[PATCH URI/Escape.pm] Problem with the eval-ed REx in uri_escape

Daniel Chetlin (daniel@chetlin.com)
Tue, 5 Sep 2000 07:37:12 -0700


If you try to specify a '/' in the second argument to URI::Escape::uri_escape,
you get a croak because within the eval-ed regex compilation, '/' is used as
the delimiter.

The real answer is to use qr//, because that's all that's really being done
here anyways. The problem with that is that qr// doesn't exist for 5.004, and
MacPerl is still there.

So, I'm not sure of the solution. Enclosed find a patch for URI 1.07 which
uses qr//, as well as a test for the '/' case.

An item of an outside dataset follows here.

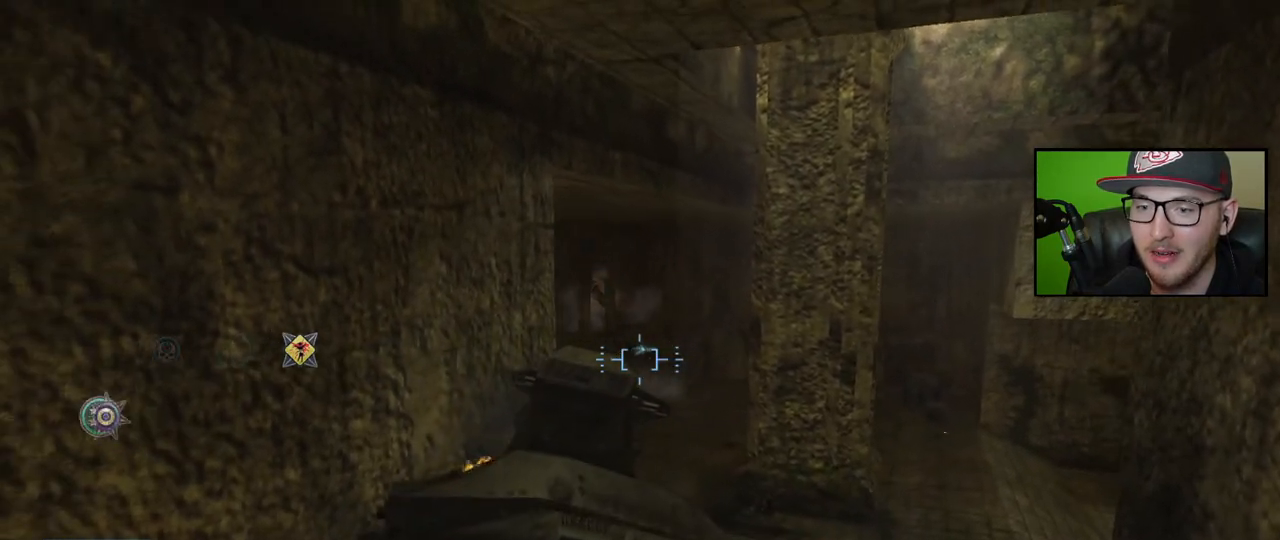
{"buttons": [], "left_stick": "up-right", "right_stick": "center", "events": [[33, "right_stick", "right"], [250, "left_stick", "right"], [250, "right_stick", "center"], [433, "left_stick", "up-right"]]}
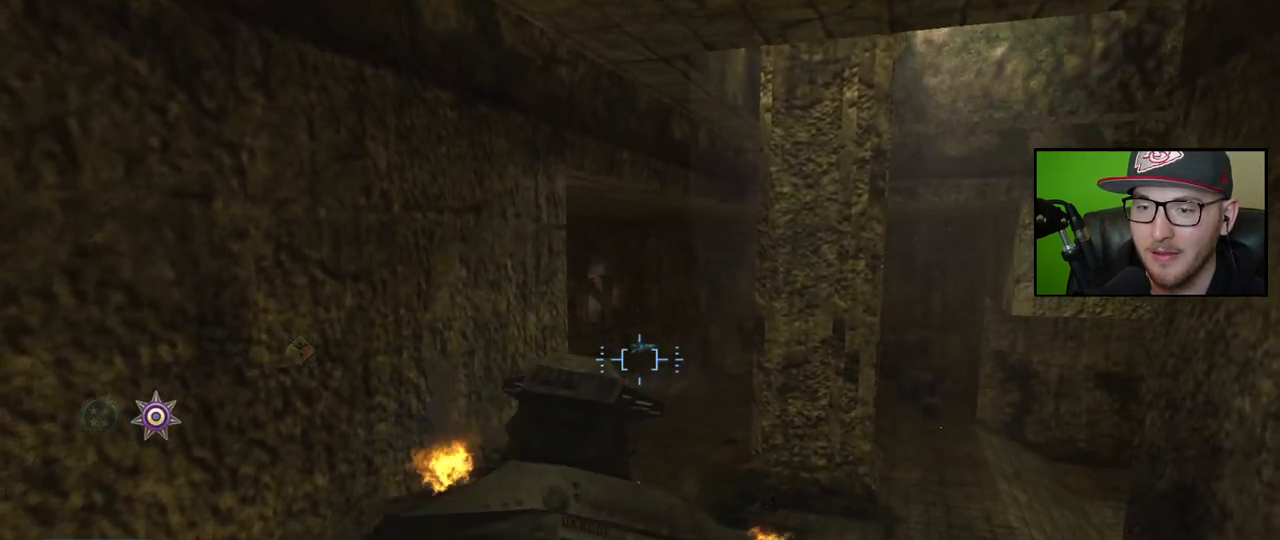
{"buttons": [], "left_stick": "center", "right_stick": "up-left", "events": [[250, "right_stick", "up"], [317, "right_stick", "up-left"], [367, "left_stick", "center"]]}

Also, in case it helps, here's
a benchmark of pre- and post-patched Escape.pm:
  
  [~] $ perl bench.pl
  Benchmark: timing 65536 iterations of New, Old...
         New:  7 wallclock secs ( 8.06 usr +  0.00 sys =  8.06 CPU) @ 8131.02/s (n=65536)
         Old:  8 wallclock secs ( 8.19 usr +  0.00 sys =  8.19 CPU) @ 8001.95/s (n=65536)
  [~] $ cat bench.pl
  use lib '/tmp';
  use URI::Escape;
  use EscapeOld;
  use Benchmark;
  
  timethese(1 << 16, {
      'Old' => sub { URI::EscapeOld::uri_escape(
                         "http://www.dmoz.org/foo/bar/baz?blarch=bing",
                         "\0-\377")
                   },
      'New' => sub { URI::Escape::uri_escape(
                         "http://www.dmoz.org/foo/bar/baz?blarch=bing",
                         "\0-\377")
                   }
  });
  [~] $

I'm inclined to think that the correct solution is to do MakeMaker stuff so
that those using 5.004 can get it without qr//. If that's deemed ucky, I'd be
happy to put in a new patch that doesn't use qr// but avoids the '/' problem
anyways.

Thanks!

-dlc

--- Escape.pm	2000/09/05 13:31:42	1.1
+++ Escape.pm	2000/09/05 13:40:10	1.2
@@ -124,12 +124,9 @@
     return undef unless defined $text;
     if (defined $patn){
 	unless (exists  $subst{$patn}) {
-	    # Because we can't compile the regex we fake it with a cached sub
-	    $subst{$patn} =
-	      eval "sub {\$_[0] =~ s/([$patn])/\$escapes{\$1}/g; }";
-	    Carp::croak("uri_escape: $@") if $@;
+	    $subst{$patn} = qr/([$patn])/;
 	}
-	&{$subst{$patn}}($text);
+	$text =~ s/$subst{$patn}/$escapes{$1}/g;
     } else {
 	# Default unsafe characters. (RFC 2396 ^uric)
 	$text =~ s/([^;\/?:@&=+\$,A-Za-z0-9\-_.!~*'()])/$escapes{$1}/g;
--- t/old-base.t	2000/09/05 13:57:43	1.1
+++ t/old-base.t	2000/09/05 14:07:36	1.2
@@ -582,6 +582,11 @@
     $url->_expect('as_string',
 		  'http://web/try%20%25?%23%22%20those');
 
+    # try escaping a /
+    $url = new URI::URL uri_escape('http://web/try/this','/');
+    $url->_expect('as_string',
+                  'http:%2F%2Fweb%2Ftry%2Fthis');
+
     my $all = pack('c*',0..255);
     my $esc = uri_escape($all);
     my $new = uri_unescape($esc);